# Complete the following:
1. Check three statements against the guide on dissolving a broken point with alum, answering yes or no for each and quoting the deciding words of the guide: (a) the broken piece still visible outside the barrel was around 0.5 mm; (b) the method finished sooner than expected; (c) a metal container is suitable for the method.
2. Pick up the guide on dissolving a broken point with alum after its last sentence and write the next steps.

----- Source document

Ultimate guide: Remove a broken point with alum
The ultimate guide: How to dissolve a broken point with alum

Finally it happened to me and a point broke with a short piece around 0.5 mm still visible outside the barrel; too small to grab.
Since I repointed them before I knew that there was a 5 mm point piece stuck in the barrel.

[Image: 1Ulegxb.jpg]

I tried the "throw it in alum" method.
It was a bit of work to gather all relevant information therefore I decided to write detailed step to step manual for dummies like me Wink

I started this guide on the first day but had to add a ‘diary’ section.
You can already guess that it took longer than I thought but it did work.


The guide

You need: a glass container, alum, a cooking pot and a plastic spoon.
We will heat the container in a water bath.
Alum dissolves iron and steel therefore you will absolutely need a nonmetallic container.

----------
----- Input data

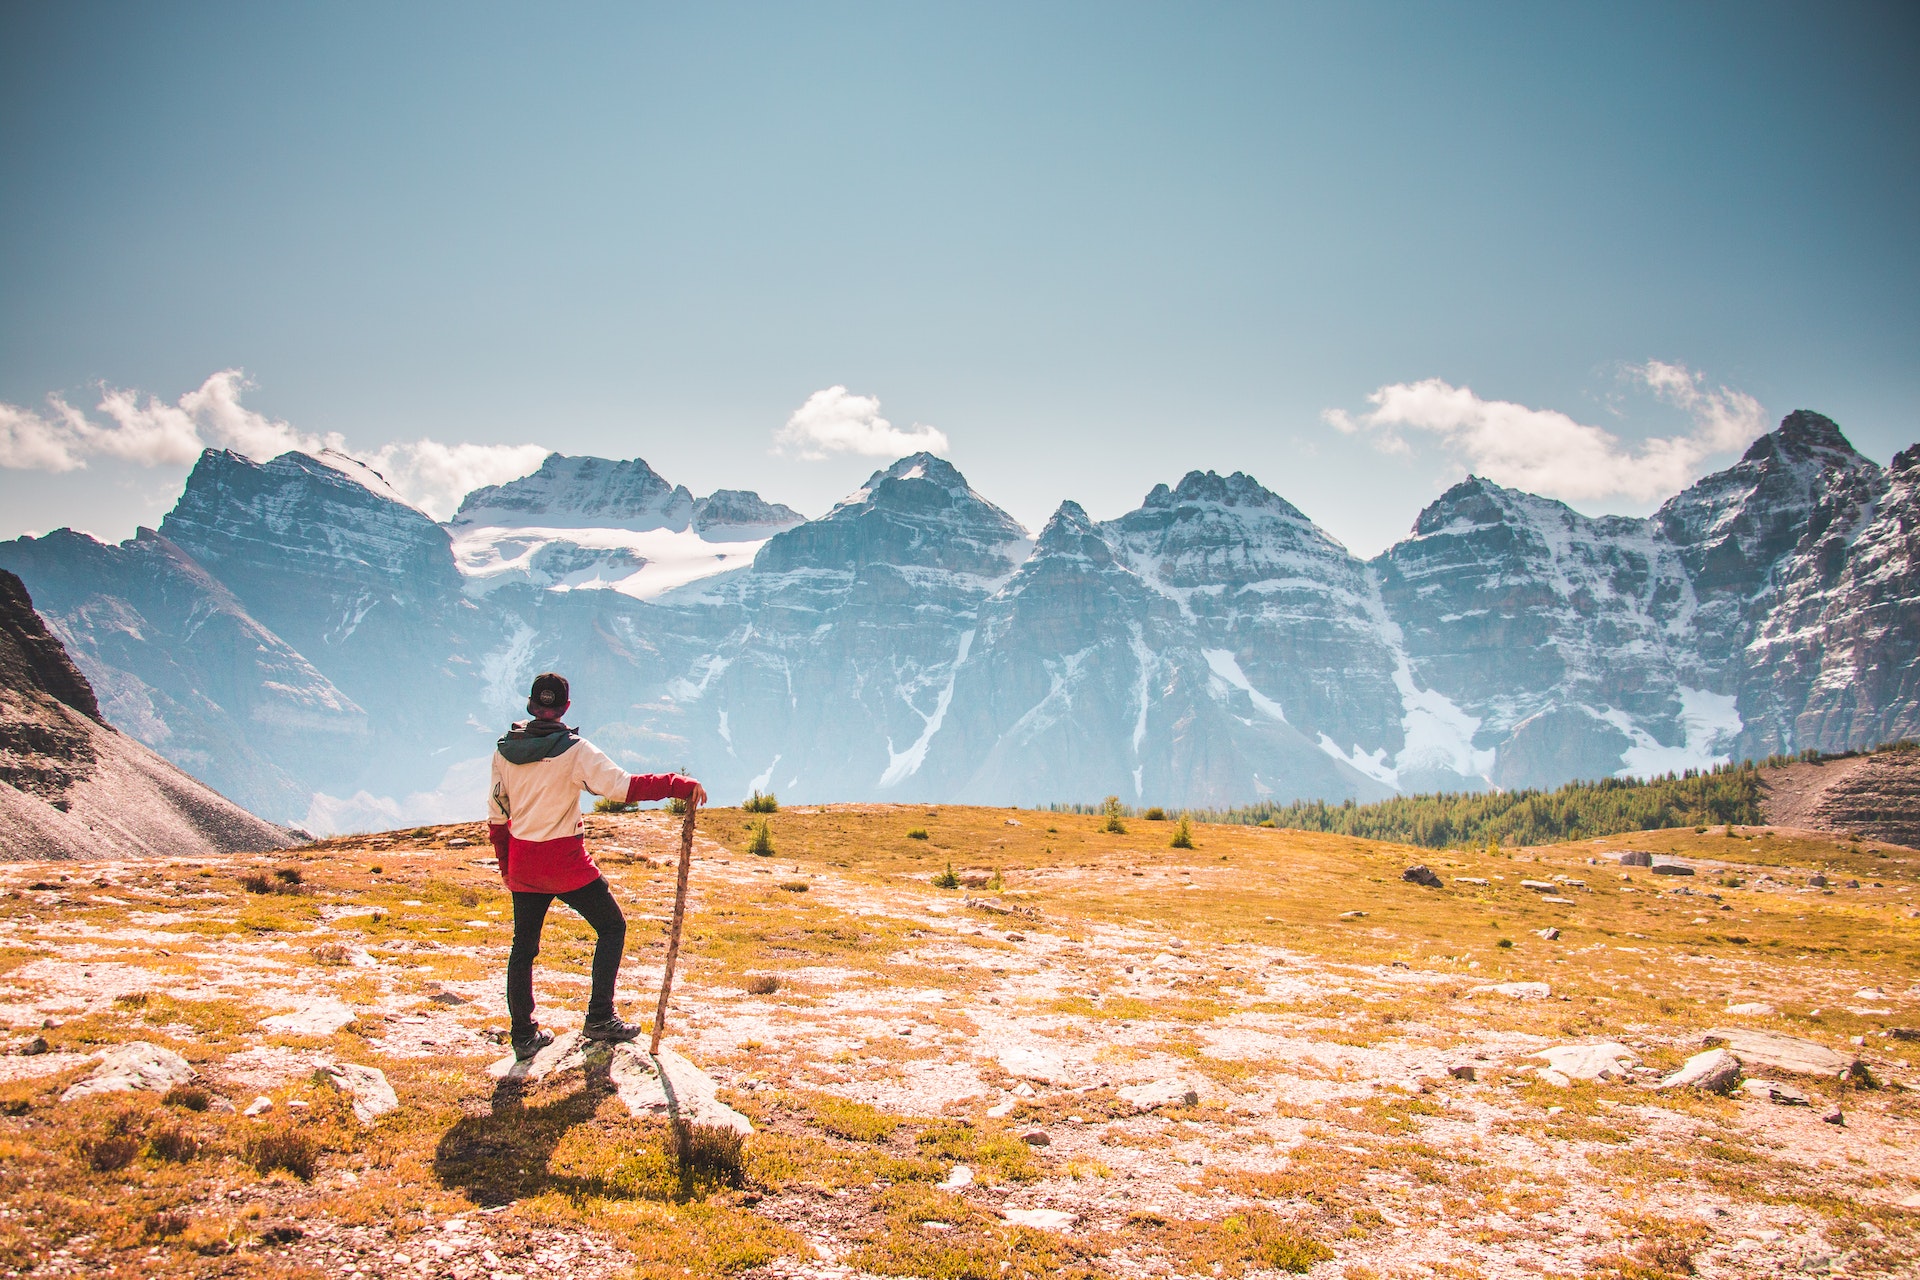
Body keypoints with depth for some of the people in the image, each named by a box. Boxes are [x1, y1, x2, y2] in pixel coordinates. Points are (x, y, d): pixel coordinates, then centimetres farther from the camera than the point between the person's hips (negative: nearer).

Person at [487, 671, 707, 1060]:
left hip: (521, 863, 5)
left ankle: (524, 1036, 20)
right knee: (611, 926, 11)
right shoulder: (573, 750, -13)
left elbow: (496, 815, 10)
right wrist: (680, 786, -16)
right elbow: (624, 786, -21)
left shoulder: (504, 750, 3)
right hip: (565, 860, -5)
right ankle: (600, 1017, 4)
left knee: (523, 945, 15)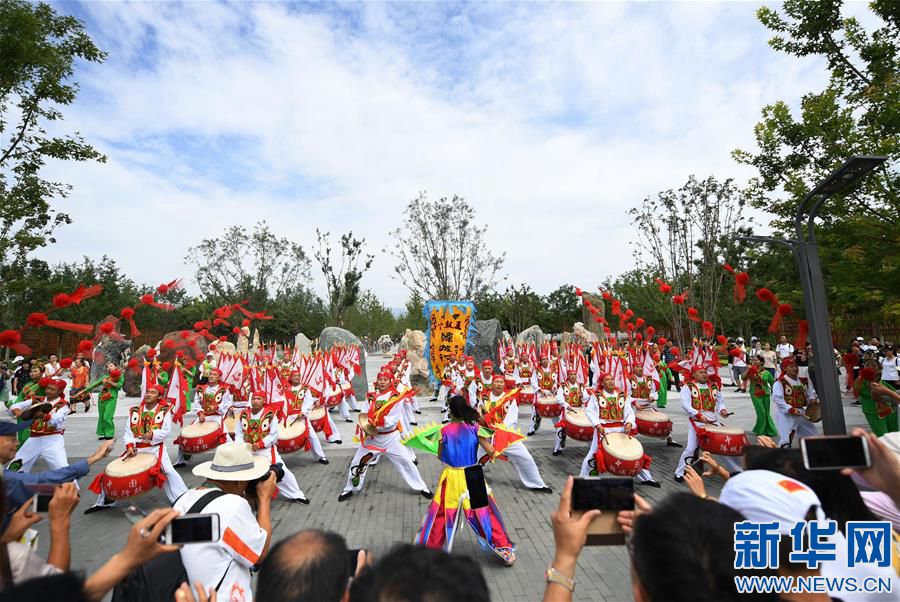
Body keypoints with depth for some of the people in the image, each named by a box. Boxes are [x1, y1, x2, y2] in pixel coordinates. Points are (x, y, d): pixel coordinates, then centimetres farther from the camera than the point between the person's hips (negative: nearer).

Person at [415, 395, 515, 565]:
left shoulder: (444, 430, -8)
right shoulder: (474, 427, -10)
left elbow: (440, 456, 4)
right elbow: (490, 451, -11)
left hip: (451, 477, 0)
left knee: (441, 514, 15)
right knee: (485, 512, 12)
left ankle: (430, 548, 28)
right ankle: (504, 550, 22)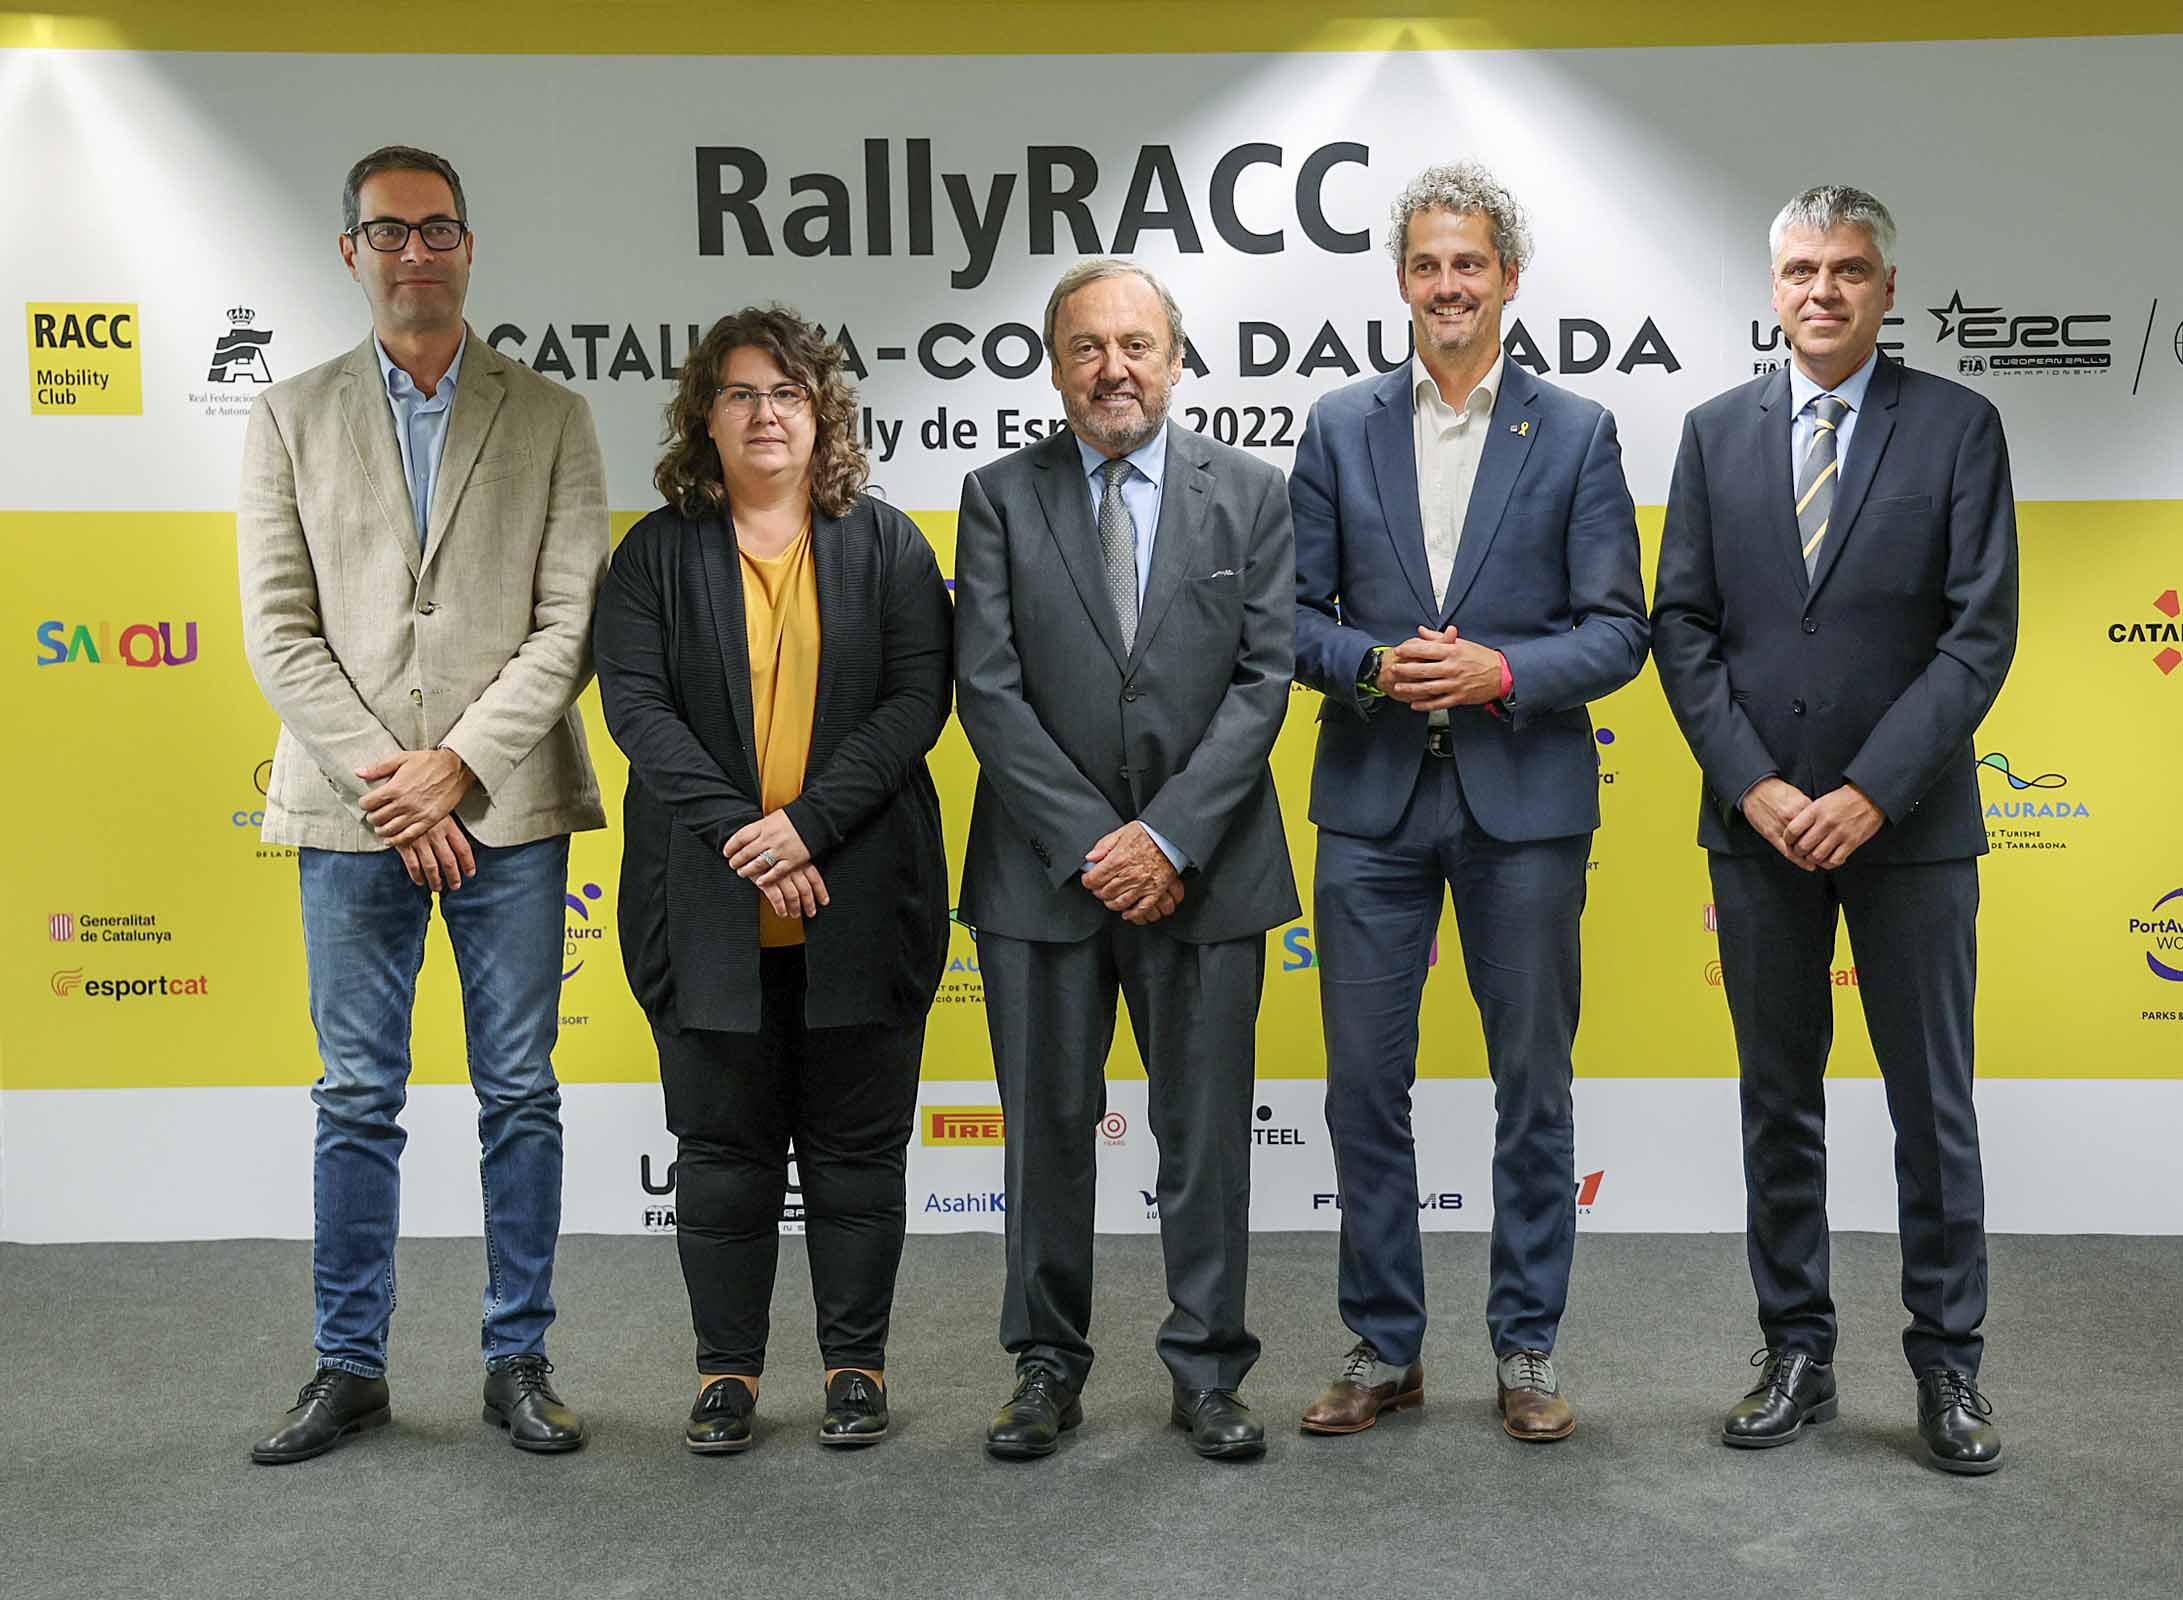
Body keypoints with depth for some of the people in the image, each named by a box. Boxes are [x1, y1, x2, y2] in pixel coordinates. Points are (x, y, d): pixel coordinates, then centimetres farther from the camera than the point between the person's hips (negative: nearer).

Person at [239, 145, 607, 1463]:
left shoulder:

----------

# Solved tasks:
1.
(a) Yes: "a short piece around 0.5 mm still visible outside the barrel"
(b) No: "it took longer than I thought"
(c) No: "you will absolutely need a nonmetallic container"

2.
I have no idea if a plastic spoon is really needed for stirring but did not want to risk our good cutlery and provoke the wrath of my wife.


1. Choose a glass container:
It should be just big enough to lay the barrel in.
It should be high enough that the barrel is well underwater.
It should be small enough to fit in a cooking pot.

2. Check how much water you need:
Put the barrel in the glass container
Fill normal water in until the barrel is well covered
Measure how much water you need

3. Buy the alum:
You will need a saturated saline solution.
This will be about 3 parts water and one part alum; for example 150 ml of water and 50 grams of alum.
Buy the cheapest alum (potassium aluminum sulfate) you can get.

4. Dissolve the alum in the required amount of water:
Take a cup that's good to stir.
Put in hot water, put in alum and stir.
Repeat until you have a lot of alum crystals undissolved on the ground.

5. Mix it all together:
Put the alum solution (with the crystals) and the barrel in the glass container
Put the glass container in the cooking pot.
Fill the cooking pot with some water.
The cooking water must NOT get into the glass container.
Place the pot on the stove on a low setting and let it simmer.
When the solution becomes hot the remaining crystal will dissolve, if not add some water.

6. Yeah:
You see a lot of bubbles rise from the dissolving point.

7. Cooking time:
Check every hour.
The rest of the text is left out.